All of its money has come from donations, legacies and, until 1939, an annual dinner at which Dickens, Thackeray and Kipling, among others, exhorted the guests to be generous. The Fund has also benefitted considerably from the estates of authors including G.K. Chesterton and Arthur Ransome, and in particular those of Somerset Maugham and A.A. Milne. Among those it has assisted in moments of need have been such distinguished names as Samuel Taylor Coleridge, Joseph Conrad, D.H. Lawrence, James Joyce and Dylan Thomas.

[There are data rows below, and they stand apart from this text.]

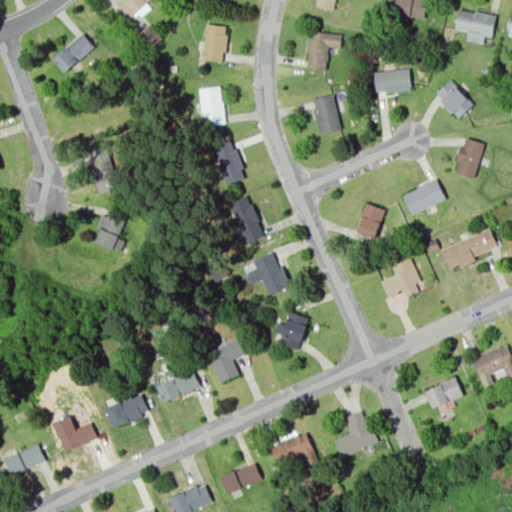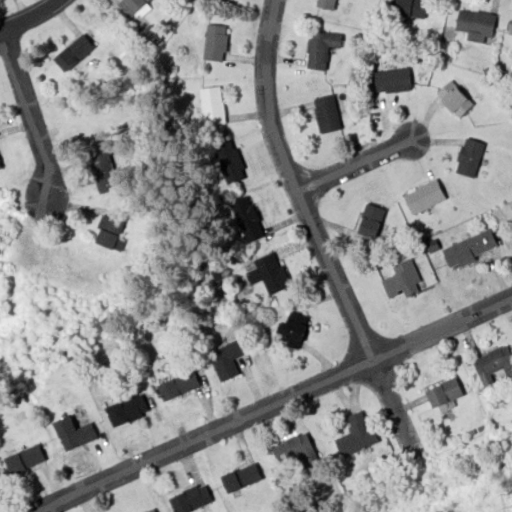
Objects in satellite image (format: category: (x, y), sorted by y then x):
building: (325, 3)
building: (326, 3)
building: (134, 5)
building: (134, 6)
building: (411, 7)
building: (414, 7)
road: (30, 18)
building: (475, 20)
building: (475, 23)
building: (511, 30)
building: (215, 41)
building: (217, 42)
building: (323, 46)
building: (321, 47)
building: (76, 48)
building: (74, 52)
building: (393, 79)
building: (392, 81)
building: (456, 97)
building: (454, 98)
building: (212, 104)
building: (215, 105)
building: (327, 113)
building: (327, 114)
road: (31, 115)
building: (469, 156)
building: (230, 160)
building: (230, 160)
building: (103, 167)
road: (353, 167)
building: (104, 171)
building: (425, 192)
building: (424, 195)
building: (245, 217)
building: (247, 217)
building: (371, 219)
building: (369, 222)
building: (112, 226)
building: (111, 229)
road: (315, 237)
building: (469, 247)
building: (470, 247)
building: (269, 270)
building: (268, 272)
building: (402, 277)
building: (402, 278)
building: (293, 329)
building: (294, 329)
building: (226, 356)
building: (227, 359)
building: (493, 362)
building: (494, 364)
building: (179, 384)
building: (180, 386)
building: (444, 391)
building: (444, 393)
road: (274, 405)
building: (130, 409)
building: (77, 431)
building: (358, 431)
building: (75, 432)
building: (356, 434)
building: (298, 446)
building: (295, 449)
building: (25, 458)
building: (26, 458)
building: (244, 475)
building: (242, 476)
building: (0, 478)
building: (194, 497)
building: (191, 498)
building: (149, 510)
building: (150, 510)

It supported, too, Robert Burns’s widow and James Boswell’s daughter, the forerunners of the many writers’ families that the Fund has aided.
The Fund is proud to have been able to relieve the hardship of these famous authors, but no less proud to have helped – and to continue to help – thousands of lesser known names: men and women whose earnings have been reduced and liabilities increased by illness, accident, age or changes in literary fashion and technology.